Three new doctoral graduates of psychology in just three weeks
In December 2023, Dr Laura Moradbakhti defended her dissertation with the title "Towards the human desire for autonomy, competence, and relatedness: Can AI assistants meet basic psychological needs?". In her research, she developed a scale to measure the degree of fulfilment of the three basic psychological needs in human-machine interaction and analysed their significance for the acceptance of new technologies, also taking gender aspects into account.

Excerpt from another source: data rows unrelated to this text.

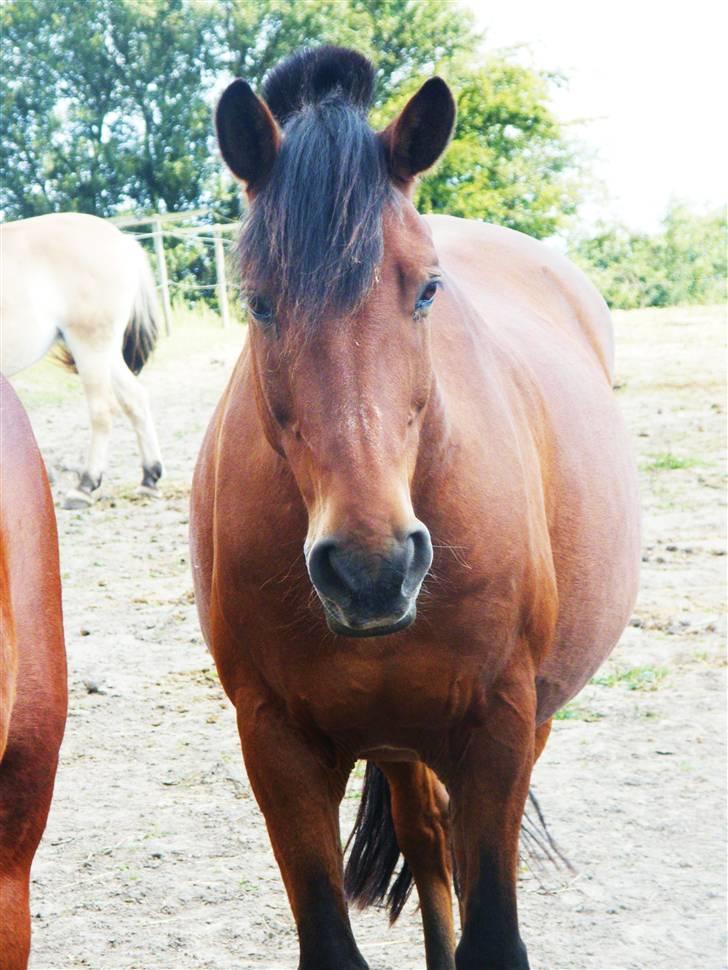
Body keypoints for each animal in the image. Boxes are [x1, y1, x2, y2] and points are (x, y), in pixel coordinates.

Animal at [0, 212, 164, 509]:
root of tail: (123, 242)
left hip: (89, 346)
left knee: (103, 410)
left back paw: (85, 486)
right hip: (107, 352)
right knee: (134, 399)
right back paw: (149, 478)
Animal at [189, 47, 640, 970]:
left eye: (429, 290)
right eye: (257, 301)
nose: (372, 570)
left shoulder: (499, 728)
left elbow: (493, 931)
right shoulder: (276, 746)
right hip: (397, 740)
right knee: (427, 839)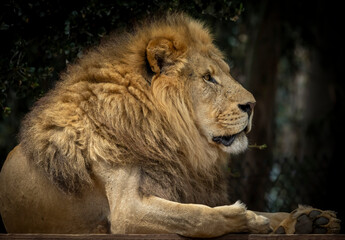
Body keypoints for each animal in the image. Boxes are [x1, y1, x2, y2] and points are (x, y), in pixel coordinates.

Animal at [0, 13, 340, 236]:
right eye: (208, 78)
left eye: (225, 73)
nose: (252, 105)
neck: (165, 134)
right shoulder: (126, 210)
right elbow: (198, 216)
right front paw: (246, 220)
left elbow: (261, 211)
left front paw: (310, 219)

As "wearable robots", exoskeletons are increasingly being used to ensure that employees remain fit for work in industrial environments. In a series of empirical field and laboratory studies, Dr Sandra Maria Siedl investigated how exoskeletons affect the self-concept of their users, and under what conditions workers are willing to use exoskeletons on a permanent basis. The final defence of her dissertation "Wearable Robots at Work: A psychological perspective on occupational exoskeletons" took place in January 2024 at the Open Innovation Center on the JKU campus.
Dr Simon Schreibelmayr was the third person to successfully complete his doctorate at the LIT Robopsychology Lab at the end of January. In his dissertation entitled "Talking machines: Empirical investigations into user perceptions of AI voice assistants", he investigated synthetic, human-like sounding voices of robots and AI systems and analysed their effects on people's willingness to use and trust the technology.
The three doctoral theses were primarily supervised by Univ.-Prof. Martina Mara and co-supervised by JKU colleagues Assoc. Prof. Barbara Stiglbauer, Assoc. Prof. Nicole Kronberger and Assoc. Prof. Bernad Batinic.
The LIT Robopsychology Lab congratulates its successful graduates Laura, Sandra and Simon on their doctorates!